» **WHAT THIS TASK INVOLVES**
Begin your copy at the line with "Pazartesi – Cumartesi: 09.00 – 20.00" in the records below and end it at the line with "もっと迅速に仕事を処理する方法を考えついたとしても、現状で", restating each line word for word; omit the pictures.
START DATA TO EXAMINE
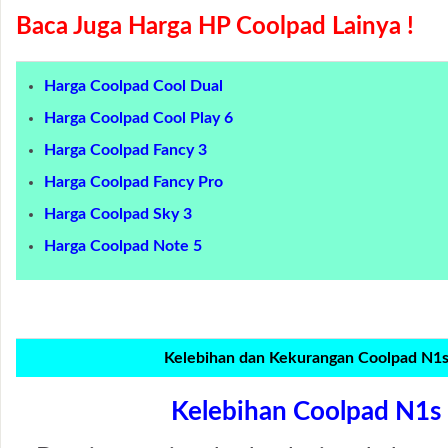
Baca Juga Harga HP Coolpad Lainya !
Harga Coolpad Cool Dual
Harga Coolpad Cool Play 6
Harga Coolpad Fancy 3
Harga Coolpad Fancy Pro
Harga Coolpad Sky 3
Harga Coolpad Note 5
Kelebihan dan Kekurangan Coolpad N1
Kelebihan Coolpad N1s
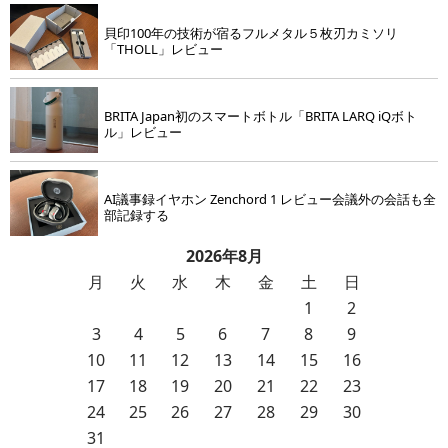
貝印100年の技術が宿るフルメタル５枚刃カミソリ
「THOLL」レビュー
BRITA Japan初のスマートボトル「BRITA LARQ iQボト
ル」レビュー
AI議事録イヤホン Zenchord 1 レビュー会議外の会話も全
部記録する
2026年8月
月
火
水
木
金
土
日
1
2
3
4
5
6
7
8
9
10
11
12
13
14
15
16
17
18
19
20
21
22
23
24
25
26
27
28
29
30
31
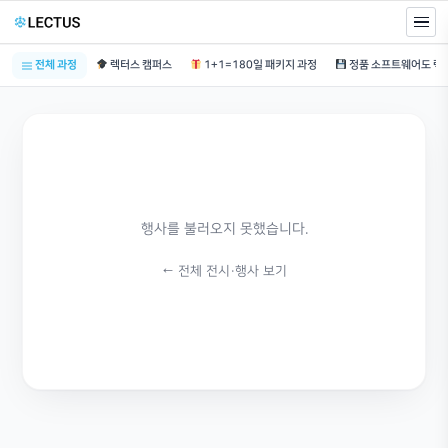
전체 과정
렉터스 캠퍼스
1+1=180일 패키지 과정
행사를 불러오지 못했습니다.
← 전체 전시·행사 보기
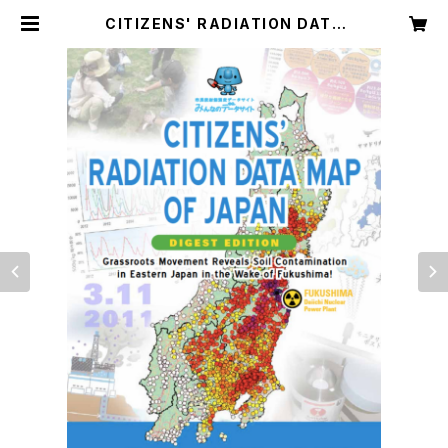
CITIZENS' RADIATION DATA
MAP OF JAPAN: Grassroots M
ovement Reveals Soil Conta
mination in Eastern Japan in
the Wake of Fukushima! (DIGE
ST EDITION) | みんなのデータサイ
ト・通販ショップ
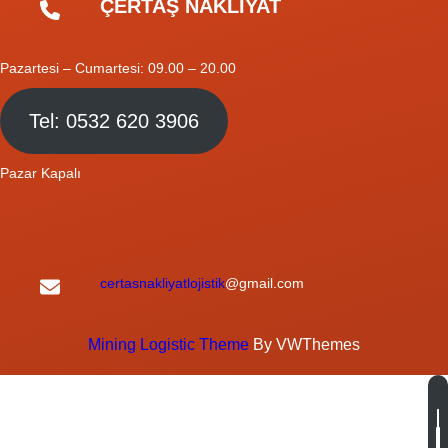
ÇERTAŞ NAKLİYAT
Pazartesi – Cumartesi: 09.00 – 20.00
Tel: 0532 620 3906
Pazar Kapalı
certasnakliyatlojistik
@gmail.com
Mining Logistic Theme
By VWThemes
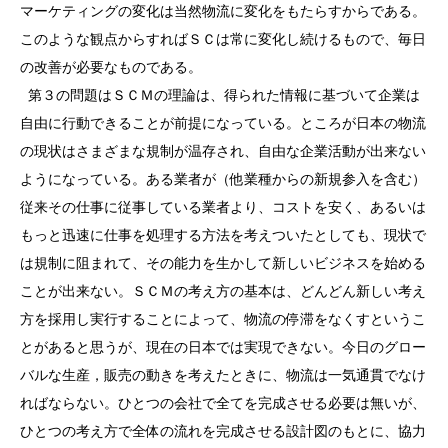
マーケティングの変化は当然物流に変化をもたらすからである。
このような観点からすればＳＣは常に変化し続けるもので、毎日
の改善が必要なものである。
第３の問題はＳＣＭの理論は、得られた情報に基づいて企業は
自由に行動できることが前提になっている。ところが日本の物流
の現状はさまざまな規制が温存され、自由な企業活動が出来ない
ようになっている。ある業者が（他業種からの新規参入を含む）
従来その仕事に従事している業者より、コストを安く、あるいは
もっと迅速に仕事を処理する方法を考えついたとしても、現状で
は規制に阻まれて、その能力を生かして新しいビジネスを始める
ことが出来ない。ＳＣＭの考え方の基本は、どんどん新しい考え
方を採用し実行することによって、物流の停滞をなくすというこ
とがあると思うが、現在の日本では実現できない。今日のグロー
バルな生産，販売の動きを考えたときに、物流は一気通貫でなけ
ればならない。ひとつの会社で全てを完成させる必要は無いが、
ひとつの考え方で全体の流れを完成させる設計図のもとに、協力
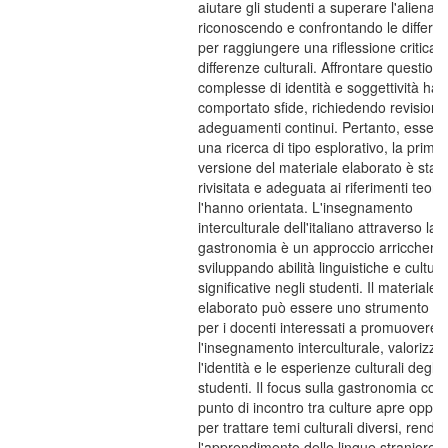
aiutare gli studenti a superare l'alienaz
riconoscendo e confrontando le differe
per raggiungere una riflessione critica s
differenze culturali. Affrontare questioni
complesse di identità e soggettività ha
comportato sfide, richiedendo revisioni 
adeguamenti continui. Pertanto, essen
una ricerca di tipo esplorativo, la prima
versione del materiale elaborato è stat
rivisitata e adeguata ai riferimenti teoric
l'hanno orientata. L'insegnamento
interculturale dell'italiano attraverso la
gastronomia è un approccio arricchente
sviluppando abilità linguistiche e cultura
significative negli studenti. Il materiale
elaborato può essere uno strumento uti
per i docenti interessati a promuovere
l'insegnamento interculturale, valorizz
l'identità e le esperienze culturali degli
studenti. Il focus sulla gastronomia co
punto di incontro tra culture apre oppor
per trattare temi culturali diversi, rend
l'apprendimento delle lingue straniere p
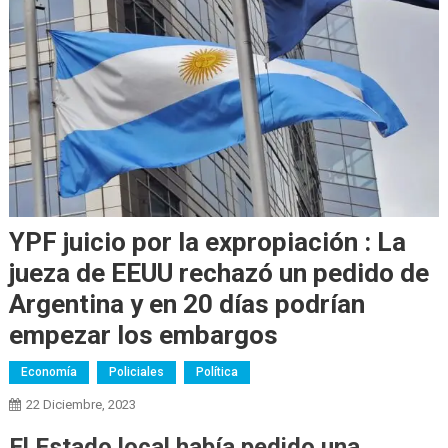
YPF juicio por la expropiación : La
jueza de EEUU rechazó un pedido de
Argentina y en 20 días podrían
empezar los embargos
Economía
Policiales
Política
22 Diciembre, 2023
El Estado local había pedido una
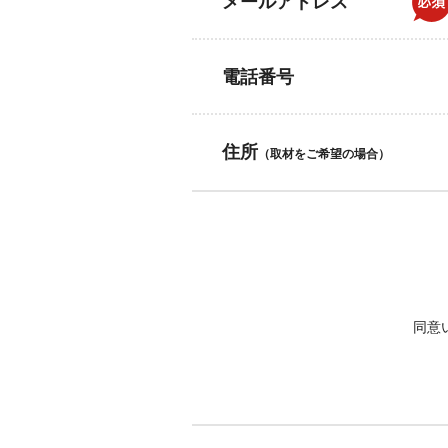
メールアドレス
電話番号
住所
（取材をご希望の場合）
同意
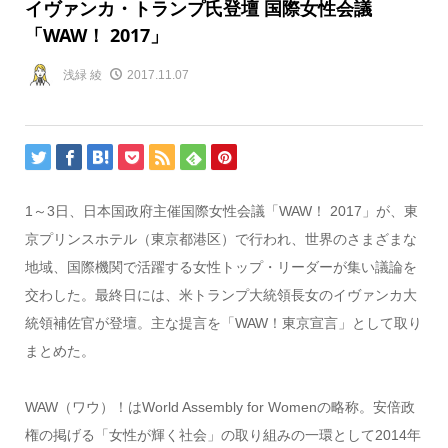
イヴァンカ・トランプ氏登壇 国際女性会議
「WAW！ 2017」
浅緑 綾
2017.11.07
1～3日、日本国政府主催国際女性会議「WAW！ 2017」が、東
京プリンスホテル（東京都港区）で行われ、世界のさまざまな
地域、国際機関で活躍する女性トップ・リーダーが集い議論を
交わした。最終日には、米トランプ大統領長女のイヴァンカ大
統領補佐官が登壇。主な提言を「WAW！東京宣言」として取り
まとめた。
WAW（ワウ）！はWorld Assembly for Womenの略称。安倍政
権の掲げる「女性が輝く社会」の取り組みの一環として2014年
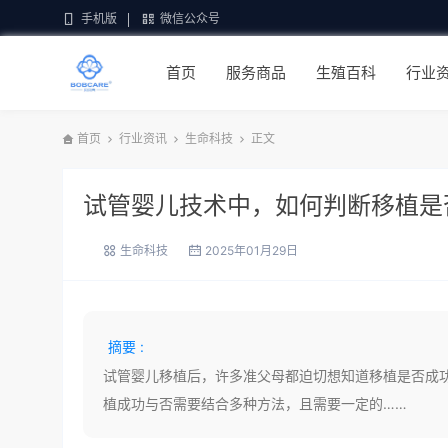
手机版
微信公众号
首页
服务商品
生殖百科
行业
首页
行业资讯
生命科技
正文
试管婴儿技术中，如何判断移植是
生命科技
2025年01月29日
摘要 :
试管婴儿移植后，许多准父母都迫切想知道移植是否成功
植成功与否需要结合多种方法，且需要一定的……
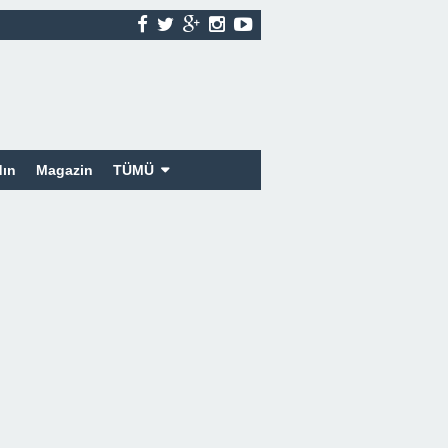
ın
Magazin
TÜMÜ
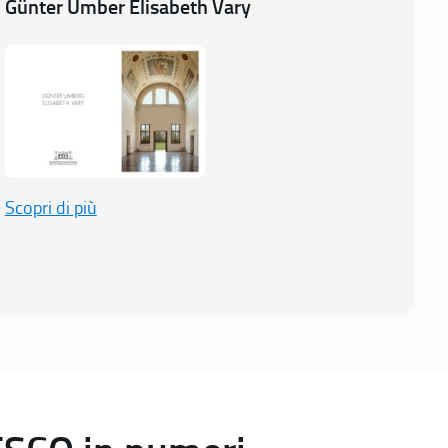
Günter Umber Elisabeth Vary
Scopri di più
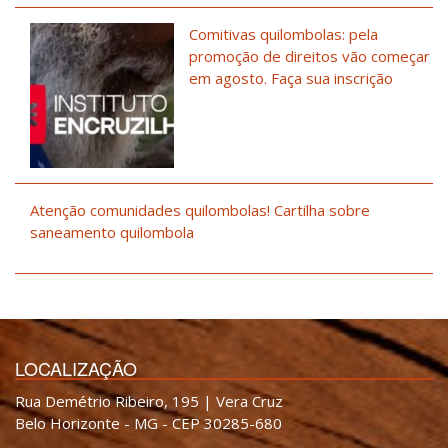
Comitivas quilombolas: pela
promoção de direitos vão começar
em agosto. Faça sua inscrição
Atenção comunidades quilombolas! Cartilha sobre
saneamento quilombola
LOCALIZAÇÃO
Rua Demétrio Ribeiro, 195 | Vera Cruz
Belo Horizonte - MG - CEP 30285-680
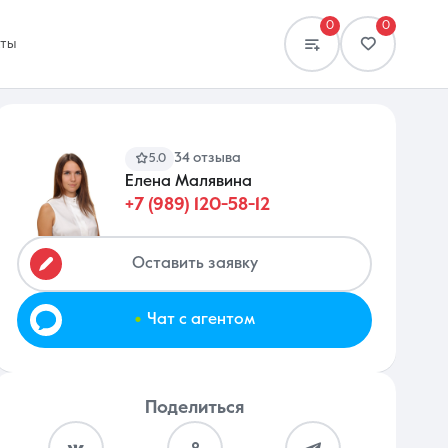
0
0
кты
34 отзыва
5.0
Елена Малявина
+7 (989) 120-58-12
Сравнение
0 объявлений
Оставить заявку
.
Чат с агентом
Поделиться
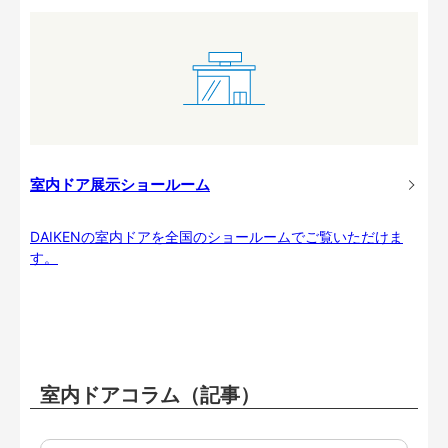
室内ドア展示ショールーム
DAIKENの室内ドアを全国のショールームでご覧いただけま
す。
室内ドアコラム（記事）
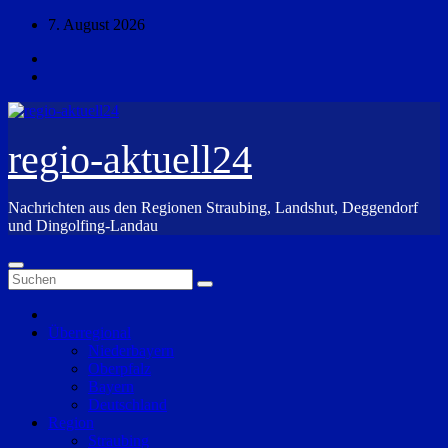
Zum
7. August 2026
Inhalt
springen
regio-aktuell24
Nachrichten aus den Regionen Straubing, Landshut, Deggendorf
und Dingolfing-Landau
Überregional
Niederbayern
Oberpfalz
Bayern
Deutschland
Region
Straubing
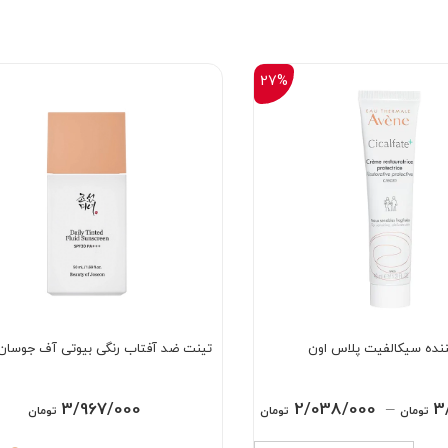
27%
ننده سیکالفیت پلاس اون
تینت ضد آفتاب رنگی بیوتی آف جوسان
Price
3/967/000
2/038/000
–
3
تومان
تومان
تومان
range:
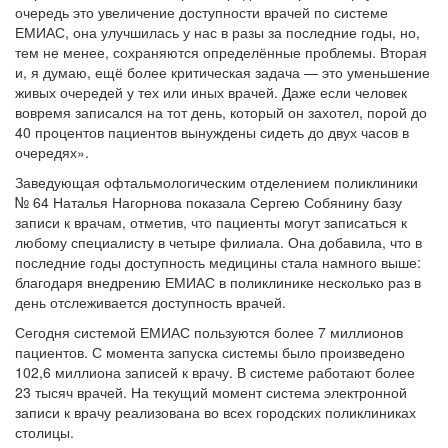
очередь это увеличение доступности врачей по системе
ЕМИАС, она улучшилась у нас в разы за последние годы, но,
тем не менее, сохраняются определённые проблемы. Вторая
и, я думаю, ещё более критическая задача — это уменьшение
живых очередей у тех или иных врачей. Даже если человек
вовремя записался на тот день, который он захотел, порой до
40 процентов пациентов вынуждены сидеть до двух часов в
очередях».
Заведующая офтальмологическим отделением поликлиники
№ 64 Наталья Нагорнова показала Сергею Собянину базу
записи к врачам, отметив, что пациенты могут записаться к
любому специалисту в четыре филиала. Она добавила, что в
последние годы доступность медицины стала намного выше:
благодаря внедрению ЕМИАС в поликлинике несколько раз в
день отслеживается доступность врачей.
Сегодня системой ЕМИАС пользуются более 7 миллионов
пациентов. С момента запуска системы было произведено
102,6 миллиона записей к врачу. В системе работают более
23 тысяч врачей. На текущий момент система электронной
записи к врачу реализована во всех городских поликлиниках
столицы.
END DATA TO EXAMINE
» **PROBLEM SOLUTION**
Pazartesi – Cumartesi: 09.00 – 20.00
Tel: 0532 620 3906
Pazar Kapalı
certasnakliyatlojistik
@gmail.com
Mining Logistic Theme
By VWThemes
マーケティングの変化は当然物流に変化をもたらすからである。
このような観点からすればＳＣは常に変化し続けるもので、毎日
の改善が必要なものである。
第３の問題はＳＣＭの理論は、得られた情報に基づいて企業は
自由に行動できることが前提になっている。ところが日本の物流
の現状はさまざまな規制が温存され、自由な企業活動が出来ない
ようになっている。ある業者が（他業種からの新規参入を含む）
従来その仕事に従事している業者より、コストを安く、あるいは
もっと迅速に仕事を処理する方法を考えついたとしても、現状で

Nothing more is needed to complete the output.